I did seem to have better luck riding the waves while reading than while actually trying to ride the waves. But I attribute this to two things.
- I am considerably more patient while reading a book then while waiting for a good wave to arrive.
- Although few of the waves were strong enough for a solid ride, the ones that were broke out where I was reading, not in the shallower water where I was attempting to ride.
I didn’t capsize the tube while intentionally riding the waves either. But I assumed that that was all skill. I wasn’t sitting on my tube, but through it, making it much easier to keep the weight forward for the ride and much harder to flip.
Later in the week I noticed a man floating on the breaking waves on an air mattress. Though it certainly did not look relaxing, I only saw him capsize once. The waves simply weren’t strong enough to capsize anything. Though they sometimes looked impressive and produced a lot of froth, the force was almost entirely toward the shore, with no downward component.

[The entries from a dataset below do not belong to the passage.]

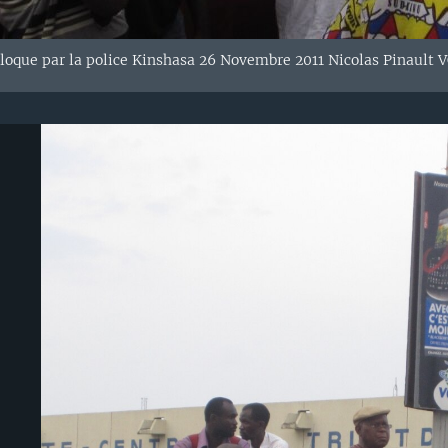
loque par la police Kinshasa 26 Novembre 2011 Nicolas Pinault 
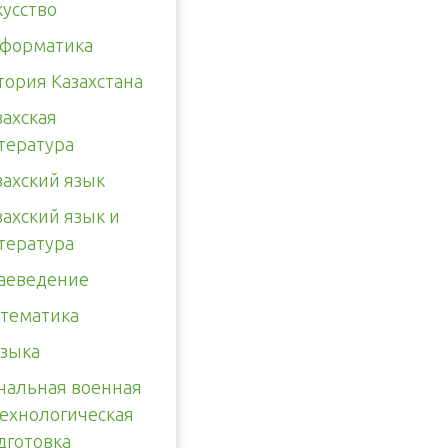
кусство
форматика
тория Казахстана
захская
тература
захский язык
захский язык и
тература
аеведение
тематика
зыка
чальная военная
технологическая
дготовка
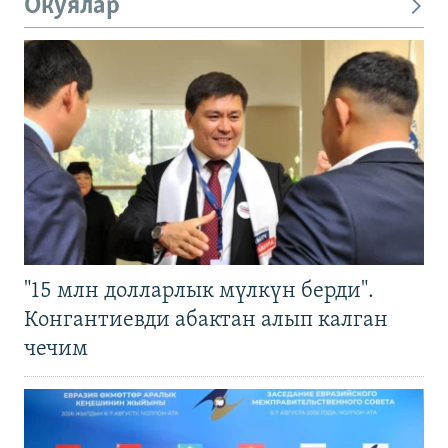
Окуялар
"15 млн долларлык мүлкүн берди".
Конгантиевди абактан алып калган
чечим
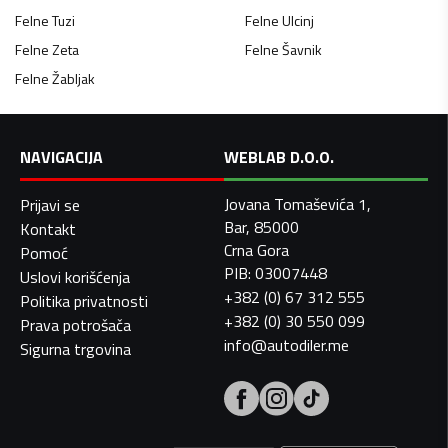
Felne
Tuzi
Felne
Ulcinj
Felne
Zeta
Felne
Šavnik
Felne
Žabljak
NAVIGACIJA
WEBLAB D.O.O.
Jovana Tomaševića 1,
Prijavi se
Bar, 85000
Kontakt
Crna Gora
Pomoć
PIB: 03007448
Uslovi korišćenja
+382 (0) 67 312 555
Politika privatnosti
+382 (0) 30 550 099
Prava potrošača
info@autodiler.me
Sigurna trgovina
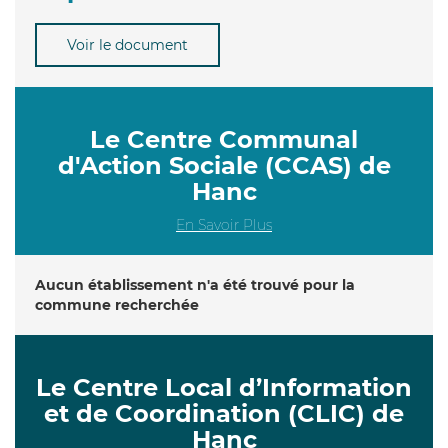
Voir le document
Le Centre Communal
d'Action Sociale (CCAS) de
Hanc
En Savoir Plus
Aucun établissement n'a été trouvé pour la
commune recherchée
Le Centre Local d’Information
et de Coordination (CLIC) de
Hanc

But I wanted to ensure that this logic wasn’t the affect of my secular bias against all things miraculous. I searched my hotel room for a control book to read, but unfortunately the Gideons do not operate in Cuba. I decided that if God controls the waves he should have equal control of them at the shore. Would I have more trouble writing a curse in the sand before it got washed away than something more pious?
Definitely not. In fact if you look closely you’ll notice the second image required the use of Photoshop because I couldn’t get the full image complete before the waves washed it away. Of course that could be God protesting against my attempt to use an artistic ability he did not bless me with.
Either way I flew home convinced that my ride had nothing to do with God.